Task goal: The entries that follow include a run beginning at the line with "berkembang secara bertahap. Pe" and ending at the line with "memburuk seiring waktu."; restate that run word for word and leave the rest out.
(Exercise data)
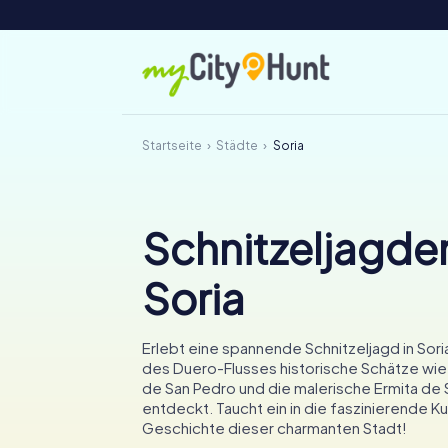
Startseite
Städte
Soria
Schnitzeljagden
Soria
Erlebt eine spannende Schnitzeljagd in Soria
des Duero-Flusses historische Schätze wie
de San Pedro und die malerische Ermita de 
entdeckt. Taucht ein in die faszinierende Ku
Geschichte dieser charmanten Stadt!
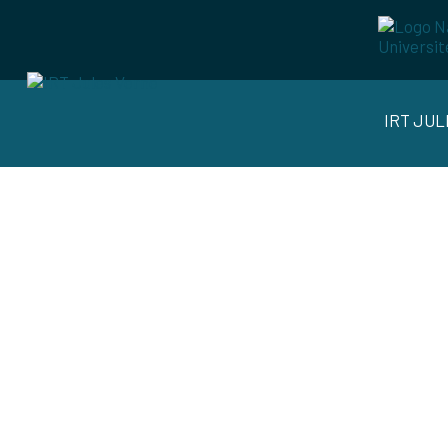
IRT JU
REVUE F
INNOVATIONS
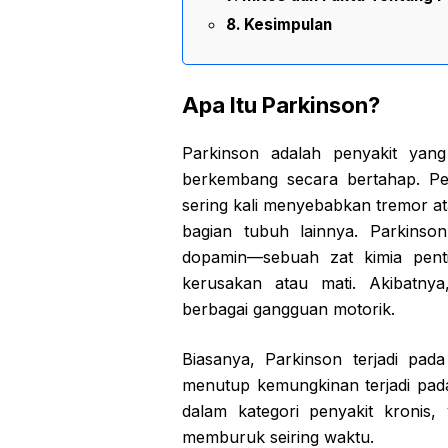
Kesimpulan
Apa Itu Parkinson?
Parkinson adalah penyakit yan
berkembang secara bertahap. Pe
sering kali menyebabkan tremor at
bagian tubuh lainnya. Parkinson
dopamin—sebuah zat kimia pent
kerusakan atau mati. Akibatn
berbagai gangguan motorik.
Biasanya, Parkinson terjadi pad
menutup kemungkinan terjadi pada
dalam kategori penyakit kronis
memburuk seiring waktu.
(End Exercise data)
(Exercise data)
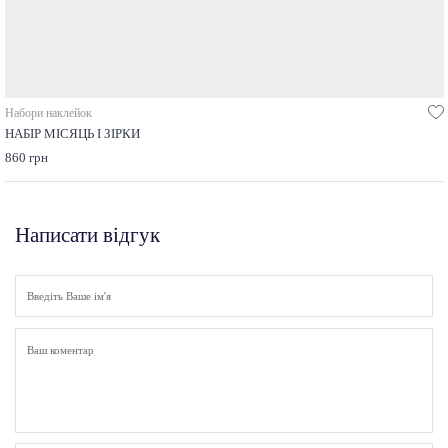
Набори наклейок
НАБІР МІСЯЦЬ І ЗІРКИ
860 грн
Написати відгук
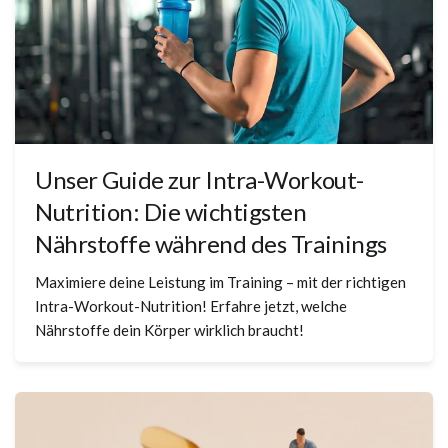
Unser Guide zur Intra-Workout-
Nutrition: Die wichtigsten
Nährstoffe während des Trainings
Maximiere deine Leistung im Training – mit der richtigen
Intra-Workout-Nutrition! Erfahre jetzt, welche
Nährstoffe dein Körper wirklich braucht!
(End Exercise data)
Answer space:
berkembang secara bertahap. Pe
sering kali menyebabkan tremor at
bagian tubuh lainnya. Parkinson
dopamin—sebuah zat kimia pent
kerusakan atau mati. Akibatn
berbagai gangguan motorik.
Biasanya, Parkinson terjadi pad
menutup kemungkinan terjadi pada
dalam kategori penyakit kronis
memburuk seiring waktu.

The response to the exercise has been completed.